When it comes to native advertising and sponsored content, marketers have no shortage of options. There are Facebook’s promoted posts, Twitter’s promoted tweets, LinkedIn’s sponsored updates and Tumblr’s sponsored posts, not to mention the thousands of blogs or news sites that are willing to promote content for a fee.
Now, Pinterest can be added to the list of networks where you can pay to have your posts show up in users’ feeds. As far as native ads on social media go, this is good news – pins on Pinterest have had a history of being much more valuable than likes or tweets.
Beta Testing Showed Promise
Promoted pins became available to a small group of advertisers in June of last year. Like any native advertising, promoted pins were made to appear very similar to typical pins that could have been posted by any Pinterest user. For example, Kraft Foods was one of the advertisers that got to beta test the program. It’s possible that promoted pins from Kraft may have showed up on Pinterest boards related to cheese, salad recipes or chili recipes. When customers browse Pinterest in the grocery store while trying to decide what to make for dinner, these boards are a powerful place for any brand to be.
According to the Pinterest blog, some brands are seeing a 30 percent increase in free impressions due to users saving a promoted pin to one of their personal boards. This metric could be thought of as somewhat similar to a share, retweet or reblog. Also, some brands saw a five percent increase in earned media even after their promoted pins campaign was over. This was due to the fact that pins are evergreen. While it could be argued that tweets and Facebook posts are also technically evergreen, Pinterest is organized and used in a such a way that posts are visible and relevant for a longer period of time. Facebook posts, while technically never being deleted, have a notoriously short lifespan of about two to three hours.
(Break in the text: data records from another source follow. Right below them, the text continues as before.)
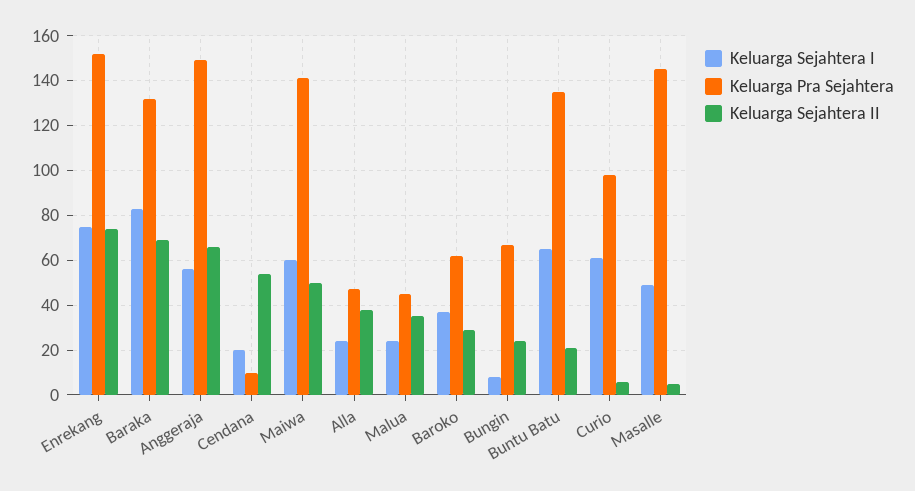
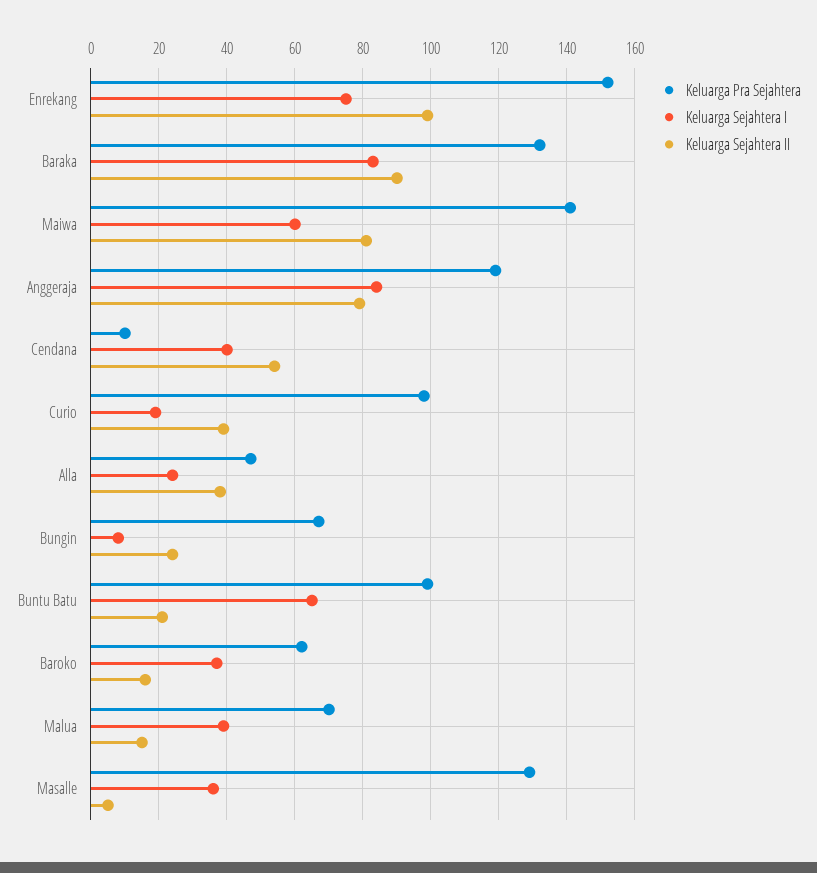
  {
    "Keluarga Sejahtera I": {
      "Enrekang": 75,
      "Baraka": 85,
-     "Anggeraja": 55,
+     "Anggeraja": 85,
-     "Cendana": 20,
+     "Cendana": 40,
      "Maiwa": 60,
      "Alla": 25,
-     "Malua": 25,
+     "Malua": 40,
      "Baroko": 35,
      "Bungin": 10,
      "Buntu Batu": 65,
-     "Curio": 60,
+     "Curio": 20,
-     "Masalle": 50
+     "Masalle": 35
    },
    "Keluarga Pra Sejahtera": {
      "Enrekang": 150,
      "Baraka": 130,
-     "Anggeraja": 150,
+     "Anggeraja": 120,
      "Cendana": 10,
      "Maiwa": 140,
      "Alla": 45,
-     "Malua": 45,
+     "Malua": 70,
      "Baroko": 60,
      "Bungin": 65,
-     "Buntu Batu": 135,
+     "Buntu Batu": 100,
      "Curio": 100,
-     "Masalle": 145
+     "Masalle": 130
    },
    "Keluarga Sejahtera II": {
-     "Enrekang": 75,
+     "Enrekang": 100,
-     "Baraka": 70,
+     "Baraka": 90,
-     "Anggeraja": 65,
+     "Anggeraja": 80,
      "Cendana": 55,
-     "Maiwa": 50,
+     "Maiwa": 80,
      "Alla": 40,
-     "Malua": 35,
+     "Malua": 15,
-     "Baroko": 30,
+     "Baroko": 15,
      "Bungin": 25,
      "Buntu Batu": 20,
-     "Curio": 5,
+     "Curio": 40,
      "Masalle": 5
    }
  }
Who Should Use Promoted Pins?
Pinterest has lofty goals. They aim to be an online tool for discovery that’s as powerful as Google is for search, and they have a point. Twitter and Facebook users focus so much on what’s happening right now and in the past, whereas Pinterest provides one of the only platforms for sharing what users want in the future – the recipes they want to try, the shoes they want to buy, the hairstyles they’re considering, the vacation destinations they dream about and so on. If your business can capture this aesthetic, you might get a lot of mileage out of promoted pins. Of course, Pinterest is also all about photos. Brands that can create visually engaging pins with photos that stand out from the crowd are more likely to do well. It will take some creativity, but if you think your business could benefit, it’d be worth it to sign up and explore before it becomes more expensive.
Pinterest missed their January 1 launch plan, but promoted pins are expected to go live very soon. For now, companies can get on the waiting list. When the program goes live, advertisers will be charged on a CPM basis, meaning you’ll be charged each time you reach a certain number of impressions. An auction-based CPC model is also in the works.